> [SELECTED EXCERPT]
━━━━━━━━━━━━━━━━━━━━

Tuesday, July 14, 2009
News that will not make headlines
In the category of news that will make no headlines, "There appears to be something fundamentally wrong with the way temperature and carbon are linked in climate models."
14 Comments:
By Elijah, at Tue Jul 14, 11:13:00 PM:
In other news that will not make headlines...
Belmont Club
MONDAY, APRIL 30, 2007
The Long Haul
"American foreign policy must remain concerned with the geopolitical dimension and must employ its influence in Eurasia in a manner that creates a stable continental equilibrium, with the United States as the political arbiter"
Updated...
The current US position is that it will not support Iran's involvement in Nabucco until Tehran "changes its policies"
and if iran is excluded, there are pathways through Georgia and from Iraq...scroll to the map
Iraq makes ambitious Nabucco offer
In addition, there will be no "Sotomayor Lied" headlines in regards to her infamous "wise Latina" line.
, atI have a real tough time believing that carbon has such a significant impact on our climate when it only makes up about 340 parts per million of our atmosphere (Nitrogen 780,000 parts per million, Oxygen 210,000 parts per million, Argon over 90,000 parts per million). Even if Carbon were to double to 680 parts per million it is still only .0000068 of the make-up or our atmosphere? I can't imagine that off-setting the balance that much..?

━━━━━━━━━━━━━━━━━━━━

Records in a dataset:
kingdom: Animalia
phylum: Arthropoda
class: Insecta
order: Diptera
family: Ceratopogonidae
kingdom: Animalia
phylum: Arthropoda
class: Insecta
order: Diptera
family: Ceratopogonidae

━━━━━━━━━━━━━━━━━━━━

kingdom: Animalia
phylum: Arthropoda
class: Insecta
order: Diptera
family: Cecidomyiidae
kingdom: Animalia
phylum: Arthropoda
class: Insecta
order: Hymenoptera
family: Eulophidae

━━━━━━━━━━━━━━━━━━━━

> [SET TASK 1]
Answer these questions using the climate news post:
(a) On what date was the post published?
(b) How many comments does the post have?
(c) Until what condition will the US not support Iran's involvement in Nabucco?
> [SET TASK 2] Resume the climate news post, beginning right after its final sentence.

> [WRITTEN RESPONSE 1]
(a) Tuesday, July 14, 2009
(b) 14
(c) Until Tehran "changes its policies"

> [WRITTEN RESPONSE 2]
, at
You could have a whole sub-domain on current "News That Will Not Make Headlines", given the press deference to the narrative du jour!
Here's an entertaining one: "Tom DeLay strongarms companies into supporting Congressmen who cast politically perilous votes on kneecap-and-trade." Did I say Tom Delay? Oh sorry, that was Nancy Soprano. Pelosi. It was Pelosi.
Then, there's this little piece of wonderful. The Other McCain interviews his source (Deep Cleavage) on the developing Obama fires-IG's-all-over-Washington scandal, and finds Chris Dodd, Joe Biden and Hillary Clinton in the mix. It's like People magazine for conservatives!
By JPMcT, at Wed Jul 15, 03:07:00 PM:
"I have a real tough time believing that carbon has such a significant impact on our climate"
That's because you are a member of the minority of the American population that is capable of analytical thought.
One more great piece of unprintable news: Was the $786 billion stimulus a worthy price to pay in order to avoid the Employee No-Choice Act, Kneecap and Trade, Obamacare and economy killing tax increases out the wazoo? It's a good question for someone in the press to ask. but they probably never will. Karl starts the conversation anyway.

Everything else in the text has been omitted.